7. It must be noted that in Chidambara Nadar Sons & Co. v. State of Madras  11 S.T.C. 321, the Madras High Court held that where there is an agreement to purchase cotton to be delivered by the seller to the buyer, it is implicit in the contract that the goods should be delivered as packed ; and that in such a case a contract to pay for and purchase the packing materials can be implied and the turnover relating to the packing materials would be liable to sales tax. This decision of the Madras High Court was approved by the Supreme Court in Government of Andhra Pradesh v. Guntur Tobaccos Ltd.  16 S.T.C. 240. While noting the decision of the Madras High Court, the Supreme Court observed (at page 250)-
The sale price of packing material employed for effecting sale of cotton was held to be liable to sales tax by the Madras High Court in Chidambara Nadar Sons & Co. v. State of Madras  11 S.T.C. 321. The learned Judges in the aforesaid case rightly held that whether the commodity conserved in the container is sold or not, the transaction involved a contract of sale of the packing material.

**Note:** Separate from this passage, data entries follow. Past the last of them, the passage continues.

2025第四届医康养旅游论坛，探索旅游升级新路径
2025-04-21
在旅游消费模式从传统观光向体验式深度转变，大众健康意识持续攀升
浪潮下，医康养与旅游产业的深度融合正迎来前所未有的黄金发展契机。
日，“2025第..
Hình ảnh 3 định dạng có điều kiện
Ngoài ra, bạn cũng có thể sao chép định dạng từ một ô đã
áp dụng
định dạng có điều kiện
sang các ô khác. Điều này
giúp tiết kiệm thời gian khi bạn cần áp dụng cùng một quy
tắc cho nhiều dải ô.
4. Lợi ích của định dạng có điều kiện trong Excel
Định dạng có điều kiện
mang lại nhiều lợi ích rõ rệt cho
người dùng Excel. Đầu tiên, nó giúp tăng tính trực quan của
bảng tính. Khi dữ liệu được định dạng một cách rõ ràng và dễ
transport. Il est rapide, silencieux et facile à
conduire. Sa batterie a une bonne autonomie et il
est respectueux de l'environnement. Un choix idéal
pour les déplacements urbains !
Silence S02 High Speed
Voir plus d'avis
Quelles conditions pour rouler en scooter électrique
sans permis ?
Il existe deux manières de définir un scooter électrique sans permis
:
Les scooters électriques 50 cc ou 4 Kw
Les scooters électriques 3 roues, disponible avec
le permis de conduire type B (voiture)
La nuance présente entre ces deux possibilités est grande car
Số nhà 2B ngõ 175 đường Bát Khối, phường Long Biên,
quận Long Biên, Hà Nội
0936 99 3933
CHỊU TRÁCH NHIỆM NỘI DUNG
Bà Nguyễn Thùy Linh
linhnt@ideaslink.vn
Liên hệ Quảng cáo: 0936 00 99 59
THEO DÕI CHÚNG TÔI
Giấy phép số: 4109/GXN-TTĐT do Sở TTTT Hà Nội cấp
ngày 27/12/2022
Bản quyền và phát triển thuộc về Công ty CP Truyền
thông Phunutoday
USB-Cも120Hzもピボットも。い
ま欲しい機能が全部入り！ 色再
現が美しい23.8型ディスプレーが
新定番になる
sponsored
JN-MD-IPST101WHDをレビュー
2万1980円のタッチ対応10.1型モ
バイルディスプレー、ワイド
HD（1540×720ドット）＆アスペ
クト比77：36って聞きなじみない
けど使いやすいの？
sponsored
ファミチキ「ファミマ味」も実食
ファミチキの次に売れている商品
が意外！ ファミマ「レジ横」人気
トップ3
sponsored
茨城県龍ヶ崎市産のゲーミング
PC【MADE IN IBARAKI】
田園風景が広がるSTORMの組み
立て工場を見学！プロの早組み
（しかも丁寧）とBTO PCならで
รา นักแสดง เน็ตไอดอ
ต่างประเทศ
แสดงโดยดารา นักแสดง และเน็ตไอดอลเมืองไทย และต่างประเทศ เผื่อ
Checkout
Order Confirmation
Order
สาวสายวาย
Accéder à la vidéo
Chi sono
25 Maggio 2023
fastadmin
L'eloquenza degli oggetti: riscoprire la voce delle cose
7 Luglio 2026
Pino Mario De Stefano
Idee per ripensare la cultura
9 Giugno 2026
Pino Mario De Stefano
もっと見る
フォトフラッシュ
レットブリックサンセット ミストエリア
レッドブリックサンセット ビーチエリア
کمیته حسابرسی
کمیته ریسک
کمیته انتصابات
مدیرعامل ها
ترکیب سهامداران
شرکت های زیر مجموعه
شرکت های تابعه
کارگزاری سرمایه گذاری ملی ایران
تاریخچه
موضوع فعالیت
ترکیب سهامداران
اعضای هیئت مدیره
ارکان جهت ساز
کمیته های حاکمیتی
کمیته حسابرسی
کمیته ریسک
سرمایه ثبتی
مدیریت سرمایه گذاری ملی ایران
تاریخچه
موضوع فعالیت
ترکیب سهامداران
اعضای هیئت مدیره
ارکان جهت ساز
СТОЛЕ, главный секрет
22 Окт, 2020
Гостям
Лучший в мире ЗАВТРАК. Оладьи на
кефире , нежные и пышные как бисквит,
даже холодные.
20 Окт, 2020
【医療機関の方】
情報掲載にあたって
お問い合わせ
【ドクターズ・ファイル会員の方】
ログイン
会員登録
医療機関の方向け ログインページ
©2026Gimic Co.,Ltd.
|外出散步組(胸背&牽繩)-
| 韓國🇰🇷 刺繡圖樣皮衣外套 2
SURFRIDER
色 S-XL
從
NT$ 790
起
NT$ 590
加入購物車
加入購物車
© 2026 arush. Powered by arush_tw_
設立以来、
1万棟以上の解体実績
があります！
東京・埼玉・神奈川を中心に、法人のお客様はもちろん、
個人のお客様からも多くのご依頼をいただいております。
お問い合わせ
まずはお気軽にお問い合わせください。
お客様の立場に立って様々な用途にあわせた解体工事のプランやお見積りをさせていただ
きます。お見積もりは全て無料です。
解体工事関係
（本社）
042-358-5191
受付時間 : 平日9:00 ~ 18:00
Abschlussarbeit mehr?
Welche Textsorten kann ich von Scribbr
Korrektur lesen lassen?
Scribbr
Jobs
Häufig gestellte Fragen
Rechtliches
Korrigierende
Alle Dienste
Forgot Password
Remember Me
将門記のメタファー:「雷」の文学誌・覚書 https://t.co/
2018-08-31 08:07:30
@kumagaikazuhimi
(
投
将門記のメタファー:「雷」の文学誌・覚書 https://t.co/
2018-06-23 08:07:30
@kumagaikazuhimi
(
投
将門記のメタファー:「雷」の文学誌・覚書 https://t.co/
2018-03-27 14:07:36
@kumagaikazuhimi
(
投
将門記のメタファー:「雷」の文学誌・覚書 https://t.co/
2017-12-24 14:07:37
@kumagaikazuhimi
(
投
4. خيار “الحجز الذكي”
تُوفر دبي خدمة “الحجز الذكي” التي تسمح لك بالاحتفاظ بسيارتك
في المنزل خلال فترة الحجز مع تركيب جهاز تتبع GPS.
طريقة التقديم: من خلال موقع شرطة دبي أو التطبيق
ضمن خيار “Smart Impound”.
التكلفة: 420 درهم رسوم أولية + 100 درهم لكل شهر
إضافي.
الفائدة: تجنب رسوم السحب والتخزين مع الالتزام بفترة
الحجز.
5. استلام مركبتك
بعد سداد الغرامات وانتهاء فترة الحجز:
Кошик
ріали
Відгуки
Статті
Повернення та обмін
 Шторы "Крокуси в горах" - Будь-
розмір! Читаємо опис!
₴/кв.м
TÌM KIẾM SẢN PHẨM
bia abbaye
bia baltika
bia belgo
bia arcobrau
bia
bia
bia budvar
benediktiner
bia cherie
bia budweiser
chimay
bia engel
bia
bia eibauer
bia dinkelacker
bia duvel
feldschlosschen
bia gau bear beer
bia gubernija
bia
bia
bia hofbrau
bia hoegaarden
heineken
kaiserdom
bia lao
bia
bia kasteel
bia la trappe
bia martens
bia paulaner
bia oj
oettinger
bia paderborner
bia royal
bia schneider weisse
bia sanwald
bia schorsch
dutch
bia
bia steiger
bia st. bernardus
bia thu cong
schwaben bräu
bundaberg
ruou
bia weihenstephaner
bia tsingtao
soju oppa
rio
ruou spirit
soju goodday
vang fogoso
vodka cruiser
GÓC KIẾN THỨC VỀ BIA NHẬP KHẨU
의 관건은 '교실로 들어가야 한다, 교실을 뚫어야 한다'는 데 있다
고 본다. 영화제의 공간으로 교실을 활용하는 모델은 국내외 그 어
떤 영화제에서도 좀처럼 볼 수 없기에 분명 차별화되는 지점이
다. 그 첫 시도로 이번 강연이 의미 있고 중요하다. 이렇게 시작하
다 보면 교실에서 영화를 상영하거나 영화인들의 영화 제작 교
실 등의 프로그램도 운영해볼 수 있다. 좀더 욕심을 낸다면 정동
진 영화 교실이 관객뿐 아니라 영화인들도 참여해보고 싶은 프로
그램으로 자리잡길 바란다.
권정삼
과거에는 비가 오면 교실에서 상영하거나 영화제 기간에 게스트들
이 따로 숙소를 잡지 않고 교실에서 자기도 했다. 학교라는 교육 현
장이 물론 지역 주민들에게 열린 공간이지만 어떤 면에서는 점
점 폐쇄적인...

If, as we think, there was an implied contract for the sale of packing material, then the mere fact that the price of the packing material was not separately fixed makes no difference to the assessment of sales tax. This is clear from the decision of the Supreme Court in Commissioner of Taxes, Assam v. Prabhat Marketing Co. Ltd.  19 S.T.C. 84. In that case, the Supreme Court has also said that the question as to whether there is an agreement to sell packing material is a pure question of fact depending upon the circumstances found in each case. Our answer to the second question also is in the affirmative.
8. For these reasons, both the questions referred to us for decision are answered in the affirmative. The assessee shall pay costs of this reference. Counsel's fee is fixed at Rs. 150.